The Palace of Heavenly Pleasure
- Author: Adam Williams
- Language: English
- Published: 2004, Thomas Dunne Books
- Publication place: United States
- Media type: Print
- Pages: 640 pages
- ISBN: 031231566X

= The Palace of Heavenly Pleasure =

2004 novel by Adam Williams

The Palace of Heavenly Pleasure is a 2003 novel by Adam Williams. The book was first published on November 25, 2004, through Thomas Dunne Books. The book is set during 1899 in China and is told through the viewpoint of multiple protagonists.

==Synopsis==
The book's story is told in three parts.

Part One sets the scene, with the various character's arrivals and meetings. Helen Frances meets Henry Manners and begins to grow affectionate. The brothel is introduced. The Boxers watch as spirits appear within the sky.

Part Two develops the political aspects of the story and begins to demonstrate the influence of different powers within China.

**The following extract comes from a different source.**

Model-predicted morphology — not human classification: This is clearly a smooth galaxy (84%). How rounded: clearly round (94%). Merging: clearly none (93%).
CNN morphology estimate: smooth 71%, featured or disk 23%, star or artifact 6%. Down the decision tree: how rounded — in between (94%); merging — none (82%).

Later, the attacks against foreigners increase and the Airtons are forced to flee the town. Execution of foreigners, watched by the Airtons, as they hide in the brothel. Escape from the town, by means of train. Helen Frances is told that Manners is dead.

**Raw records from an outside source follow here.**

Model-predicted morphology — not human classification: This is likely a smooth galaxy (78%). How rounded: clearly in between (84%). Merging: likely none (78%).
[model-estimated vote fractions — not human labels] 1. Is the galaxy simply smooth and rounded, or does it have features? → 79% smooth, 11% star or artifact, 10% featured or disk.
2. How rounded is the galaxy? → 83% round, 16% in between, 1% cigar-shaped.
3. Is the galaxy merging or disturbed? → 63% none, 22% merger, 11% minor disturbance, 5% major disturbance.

Part Three introduces Orkhon Baatar, who helps the Airtons to survive. Lament of the previous tragedies. Finally, new character (Arthur Topps) enters Shishan.

==Reception==
Critical reception for the book has been positive, and the work has received positive reviews from Publishers Weekly and Booklist. The Guardian commented that it was "A modern twist on the traditional historical epic, although at 700 pages, it does go on a bit."